## SUPPLIED RECORDS
====

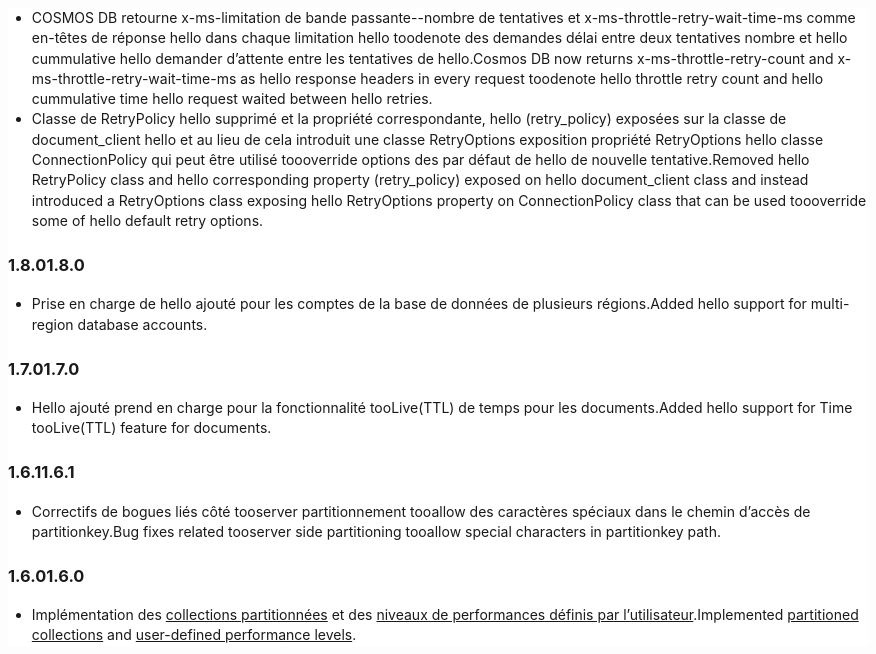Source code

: * <span data-ttu-id="75e93-148">COSMOS DB retourne x-ms-limitation de bande passante--nombre de tentatives et x-ms-throttle-retry-wait-time-ms comme en-têtes de réponse hello dans chaque limitation hello toodenote des demandes délai entre deux tentatives nombre et hello cummulative hello demander d’attente entre les tentatives de hello.</span><span class="sxs-lookup"><span data-stu-id="75e93-148">Cosmos DB now returns x-ms-throttle-retry-count and x-ms-throttle-retry-wait-time-ms as hello response headers in every request toodenote hello throttle retry count and hello cummulative time hello request waited between hello retries.</span></span>
* <span data-ttu-id="75e93-149">Classe de RetryPolicy hello supprimé et la propriété correspondante, hello (retry_policy) exposées sur la classe de document_client hello et au lieu de cela introduit une classe RetryOptions exposition propriété RetryOptions hello classe ConnectionPolicy qui peut être utilisé toooverride options des par défaut de hello de nouvelle tentative.</span><span class="sxs-lookup"><span data-stu-id="75e93-149">Removed hello RetryPolicy class and hello corresponding property (retry_policy) exposed on hello document_client class and instead introduced a RetryOptions class exposing hello RetryOptions property on ConnectionPolicy class that can be used toooverride some of hello default retry options.</span></span>

### <a name="a-name180180"></a><span data-ttu-id="75e93-150"><a name="1.8.0"/>1.8.0</span><span class="sxs-lookup"><span data-stu-id="75e93-150"><a name="1.8.0"/>1.8.0</span></span>
* <span data-ttu-id="75e93-151">Prise en charge de hello ajouté pour les comptes de la base de données de plusieurs régions.</span><span class="sxs-lookup"><span data-stu-id="75e93-151">Added hello support for multi-region database accounts.</span></span>

### <a name="a-name170170"></a><span data-ttu-id="75e93-152"><a name="1.7.0"/>1.7.0</span><span class="sxs-lookup"><span data-stu-id="75e93-152"><a name="1.7.0"/>1.7.0</span></span>
* <span data-ttu-id="75e93-153">Hello ajouté prend en charge pour la fonctionnalité tooLive(TTL) de temps pour les documents.</span><span class="sxs-lookup"><span data-stu-id="75e93-153">Added hello support for Time tooLive(TTL) feature for documents.</span></span>

### <a name="a-name161161"></a><span data-ttu-id="75e93-154"><a name="1.6.1"/>1.6.1</span><span class="sxs-lookup"><span data-stu-id="75e93-154"><a name="1.6.1"/>1.6.1</span></span>
* <span data-ttu-id="75e93-155">Correctifs de bogues liés côté tooserver partitionnement tooallow des caractères spéciaux dans le chemin d’accès de partitionkey.</span><span class="sxs-lookup"><span data-stu-id="75e93-155">Bug fixes related tooserver side partitioning tooallow special characters in partitionkey path.</span></span>

### <a name="a-name160160"></a><span data-ttu-id="75e93-156"><a name="1.6.0"/>1.6.0</span><span class="sxs-lookup"><span data-stu-id="75e93-156"><a name="1.6.0"/>1.6.0</span></span>
* <span data-ttu-id="75e93-157">Implémentation des [collections partitionnées](partition-data.md) et des [niveaux de performances définis par l’utilisateur](performance-levels.md).</span><span class="sxs-lookup"><span data-stu-id="75e93-157">Implemented [partitioned collections](partition-data.md) and [user-defined performance levels](performance-levels.md).</span></span> 
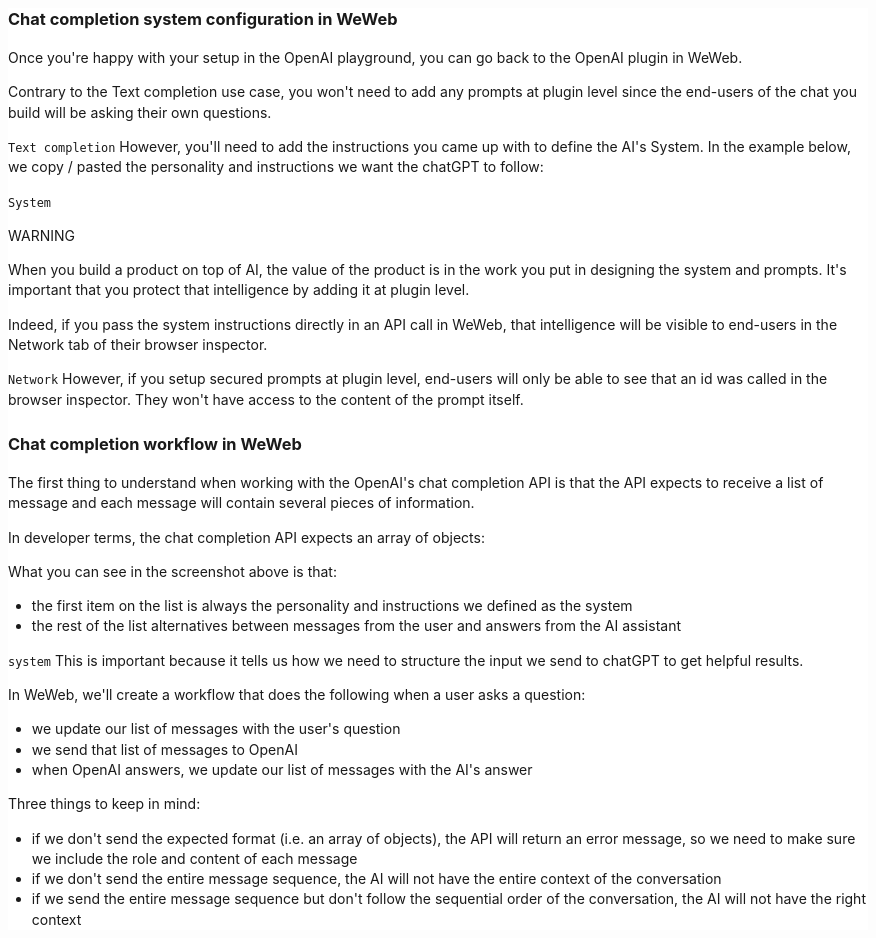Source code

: 
### Chat completion system configuration in WeWeb ​

Once you're happy with your setup in the OpenAI playground, you can go back to the OpenAI plugin in WeWeb.

Contrary to the Text completion use case, you won't need to add any prompts at plugin level since the end-users of the chat you build will be asking their own questions.

`Text completion`
However, you'll need to add the instructions you came up with to define the AI's System. In the example below, we copy / pasted the personality and instructions we want the chatGPT to follow:

`System`


WARNING

When you build a product on top of AI, the value of the product is in the work you put in designing the system and prompts. It's important that you protect that intelligence by adding it at plugin level.

Indeed, if you pass the system instructions directly in an API call in WeWeb, that intelligence will be visible to end-users in the Network tab of their browser inspector.

`Network`
However, if you setup secured prompts at plugin level, end-users will only be able to see that an id was called in the browser inspector. They won't have access to the content of the prompt itself.


### Chat completion workflow in WeWeb ​

The first thing to understand when working with the OpenAI's chat completion API is that the API expects to receive a list of message and each message will contain several pieces of information.

In developer terms, the chat completion API expects an array of objects:



What you can see in the screenshot above is that:

- the first item on the list is always the personality and instructions we defined as the system
- the rest of the list alternatives between messages from the user and answers from the AI assistant

`system`
This is important because it tells us how we need to structure the input we send to chatGPT to get helpful results.

In WeWeb, we'll create a workflow that does the following when a user asks a question:

- we update our list of messages with the user's question
- we send that list of messages to OpenAI
- when OpenAI answers, we update our list of messages with the AI's answer

Three things to keep in mind:

- if we don't send the expected format (i.e. an array of objects), the API will return an error message, so we need to make sure we include the role and content of each message
- if we don't send the entire message sequence, the AI will not have the entire context of the conversation
- if we send the entire message sequence but don't follow the sequential order of the conversation, the AI will not have the right context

====

## TASK BRIEF
Within the listing above, locate the line containing "### Chat completion system" and the line containing "When you build". Reproduce those two lines and all lines between them exactly, with nothing added.

## EXPECTED OUTPUT
### Chat completion system configuration in WeWeb ​

Once you're happy with your setup in the OpenAI playground, you can go back to the OpenAI plugin in WeWeb.

Contrary to the Text completion use case, you won't need to add any prompts at plugin level since the end-users of the chat you build will be asking their own questions.

`Text completion`
However, you'll need to add the instructions you came up with to define the AI's System. In the example below, we copy / pasted the personality and instructions we want the chatGPT to follow:

`System`


WARNING

When you build a product on top of AI, the value of the product is in the work you put in designing the system and prompts. It's important that you protect that intelligence by adding it at plugin level.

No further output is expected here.